Art. II § 6 Abs. 1 Nr. 1 IntPatÜbkG

Art. 52 ff. EPÜ

Art. 138 Abs. 1 Buchst. a EPÜ

Fundstellen:

BGHReport 2009, 1111

BlPMZ 2009, 493

DB 2009, 2096

GRUR 2009, 1039-1041 "Fischbissanzeiger"

GRUR int 2009, 1041-1044 "Fischbissanzeiger"

Mitt. 2009, 462 "Fischbissanzeiger"

Verfahrensgegenstand:

Fischbissanzeiger

Amtlicher Leitsatz:

  1. a)

    Maßgeblicher Fachmann für die Entwicklung eines Fischbissanzeigers ist ein Konstrukteur mit Erfahrungen auf dem Gebiet der Entwicklung von Angelgeräten und nicht ein Angler.

  2. b)

    Bei der Beurteilung des Naheliegens eines patentgeschützten Gegenstands kann nicht stets der "nächstkommende" Stand der Technik als alleiniger Ausgangspunkt zugrunde gelegt werden. Die Wahl eines Ausgangspunkts (oder auch mehrerer Ausgangspunkte) bedarf vielmehr einer besonderen Rechtfertigung, die in der Regel aus dem Bemühen des Fachmanns abzuleiten ist, für einen bestimmten Zweck eine bessere - oder auch nur eine andere - Lösung zu finden, als sie der Stand der Technik zur Verfügung stellt (vgl. BGHZ 179, 168 Tz. 51 - Olanzapin). Für ein ausschließliches Abstellen auf einen "nächstkommenden" Stand der Technik bietet auch das Übereinkommen über die Erteilung europäischer Patente (Europäisches Patentübereinkommen) vom 5. Oktober 1973 (BGBl. 1976 II 649) keine Grundlage.

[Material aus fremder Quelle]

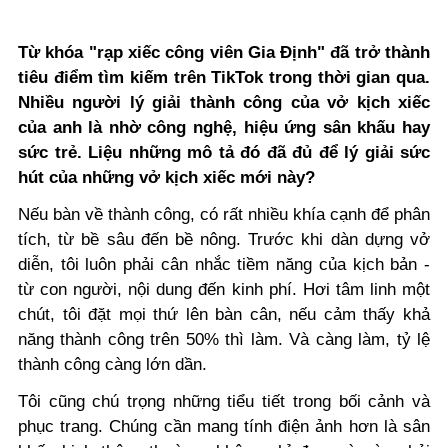
Từ khóa "rạp xiếc công viên Gia Định" đã trở thành
tiêu điểm tìm kiếm trên TikTok trong thời gian qua.
Nhiều người lý giải thành công của vở kịch xiếc
của anh là nhờ công nghệ, hiệu ứng sân khấu hay
sức trẻ. Liệu những mô tả đó đã đủ để lý giải sức
hút của những vở kịch xiếc mới này?
Nếu bàn về thành công, có rất nhiều khía cạnh để phân
tích, từ bề sâu đến bề nông. Trước khi dàn dựng vở
diễn, tôi luôn phải cân nhắc tiềm năng của kịch bản -
từ con người, nội dung đến kinh phí. Hơi tâm linh một
chút, tôi đặt mọi thứ lên bàn cân, nếu cảm thấy khả
năng thành công trên 50% thì làm. Và càng làm, tỷ lệ
thành công càng lớn dần.
Tôi cũng chú trọng những tiểu tiết trong bối cảnh và
phục trang. Chúng cần mang tính điện ảnh hơn là sân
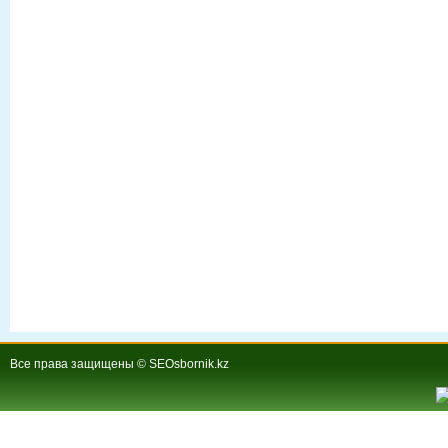
Все права защищены © SEOsbornik.kz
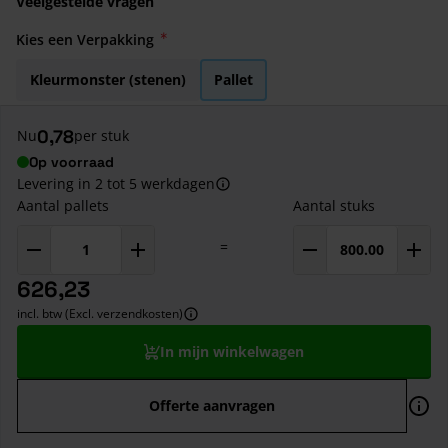
Veelgestelde vragen
Kies een Verpakking
Kleurmonster (stenen)
Pallet
0,78
Nu
per stuk
Op voorraad
Levering in 2 tot 5 werkdagen
Aantal pallets
Aantal stuks
=
626,23
incl. btw (Excl. verzendkosten)
In mijn winkelwagen
Offerte aanvragen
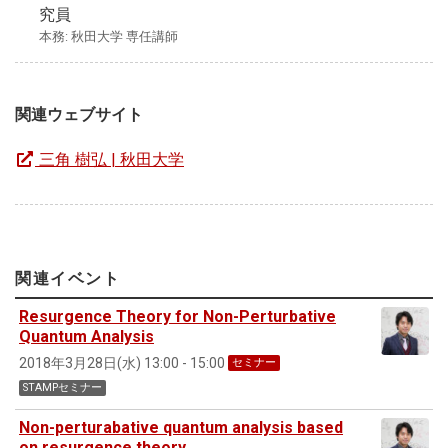
究員
本務: 秋田大学 専任講師
関連ウェブサイト
三角 樹弘 | 秋田大学
関連イベント
Resurgence Theory for Non-Perturbative
Quantum Analysis
2018年3月28日(水) 13:00 - 15:00
セミナー
STAMPセミナー
Non-perturabative quantum analysis based
on resurgence theory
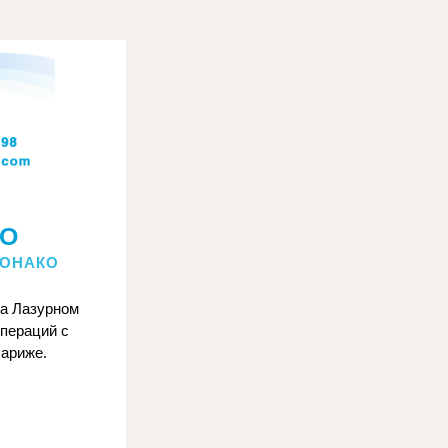
ФО
МОНАКО
а Лазурном 
ераций с 
Париже.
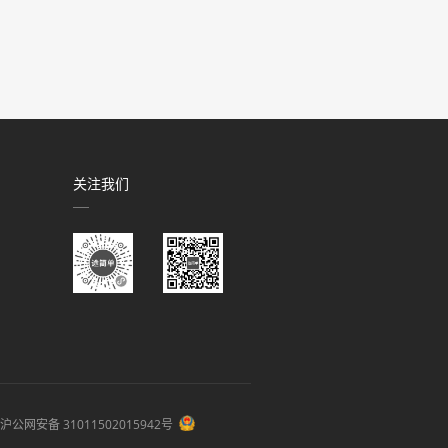
关注我们
沪公网安备 31011502015942号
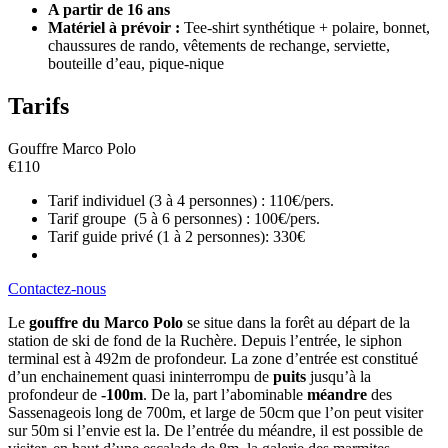
A partir de 16 ans
Matériel à prévoir :
Tee-shirt synthétique + polaire, bonnet,
chaussures de rando, vêtements de rechange, serviette,
bouteille d’eau, pique-nique
Tarifs
Gouffre Marco Polo
€
110
Tarif individuel (3 à 4 personnes) : 110€/pers.
Tarif groupe (5 à 6 personnes) : 100€/pers.
Tarif guide privé (1 à 2 personnes): 330€
Contactez-nous
Le
gouffre du Marco Polo
se situe dans la forêt au départ de la
station de ski de fond de la Ruchère. Depuis l’entrée, le siphon
terminal est à 492m de profondeur. La zone d’entrée est constitué
d’un enchainement quasi ininterrompu de
puits
jusqu’à la
profondeur de
-100m
. De la, part l’abominable
méandre
des
Sassenageois long de 700m, et large de 50cm que l’on peut visiter
sur 50m si l’envie est la. De l’entrée du méandre, il est possible de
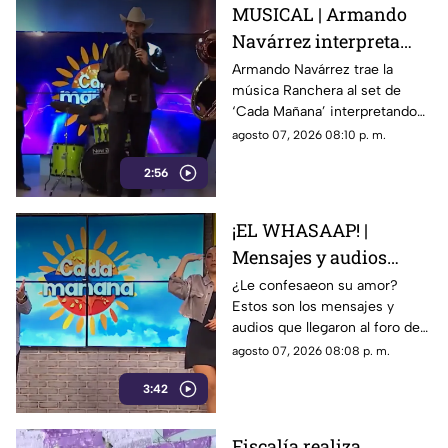
MUSICAL | Armando
Navárrez interpreta
'Corazón en modo
Armando Navárrez trae la
música Ranchera al set de
Avión' EN VIVO
‘Cada Mañana’ interpretando
su canción ‘Corazón en modo
agosto 07, 2026 08:10 p. m.
Avión’.
2:56
¡EL WHASAAP! |
Mensajes y audios
llegaron al foro de
¿Le confesaeon su amor?
Estos son los mensajes y
'Cada mañana'; parte 1
audios que llegaron al foro de
‘Cada mañana’ estuvieron
agosto 07, 2026 08:08 p. m.
llenos de risas y sorpresas.
3:42
Fiscalía realiza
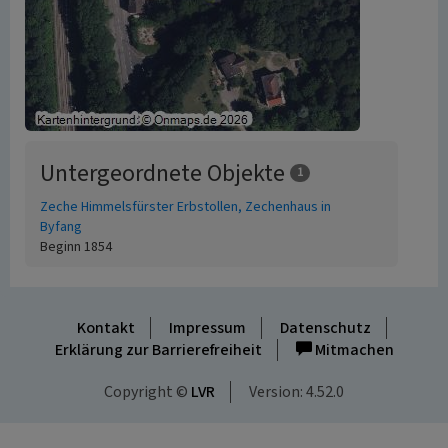
Untergeordnete Objekte
1
Zeche Himmelsfürster Erbstollen, Zechenhaus in
Byfang
Beginn 1854
Kontakt
Impressum
Datenschutz
Erklärung zur Barrierefreiheit
Mitmachen
Copyright ©
LVR
Version: 4.52.0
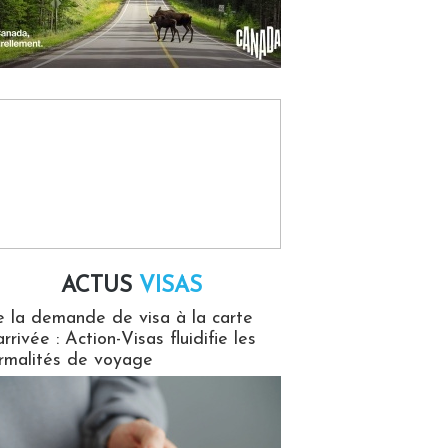
ACTUS
VISAS
isas
 la demande de visa à la carte
arrivée : Action-Visas fluidifie les
rmalités de voyage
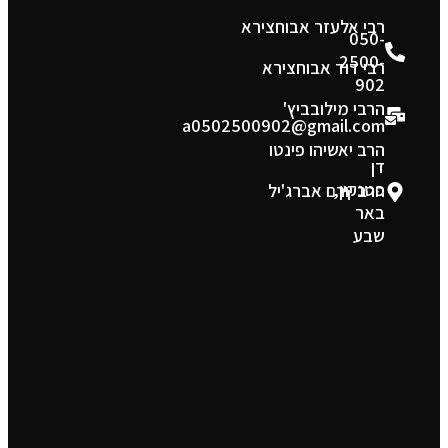
רבי אלעזר אבוחצירא
050-
2500-
רבי דוד אבוחצירא
902
הרבי מילובביץ'
a0502500902@gmail.com
הרב יאשיהו פינטו
דן
פטנקין,
הרב יורם אברג'יל
באר
שבע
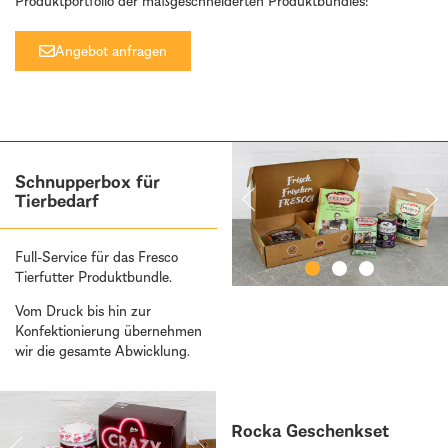
Produktportfolio der maßgeschneiderten Produktbundles!
Angebot anfragen
Schnupperbox für
Tierbedarf
Full-Service für das Fresco
Tierfutter Produktbundle.
Vom Druck bis hin zur
Konfektionierung übernehmen
wir die gesamte Abwicklung.
Rocka Geschenkset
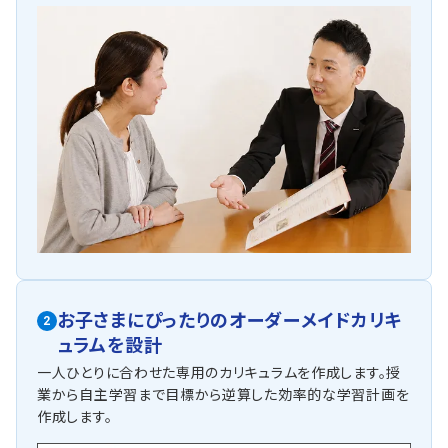
お子さまにぴったりの
オーダーメイドカリキ
2
ュラムを設計
一人ひとりに合わせた専用のカリキュラムを作成します。授
業から自主学習まで目標から逆算した効率的な学習計画を
作成します。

Der Xa-Zivilsenat des Bundesgerichtshofs hat
auf die mündliche Verhandlung vom 18. Juni 2009
durch
die Richter Prof. Dr. Meier-Beck, Keukenschrijver, Gröning, Dr. Achilles und Dr. Berger
für Recht erkannt:

Tenor:

Die Berufung gegen das am 28. Juni 2005 verkündete Urteil des 4. Senats (Nichtigkeitssenats) des Bundespatentgerichts wird auf Kosten der Beklagten zurückgewiesen.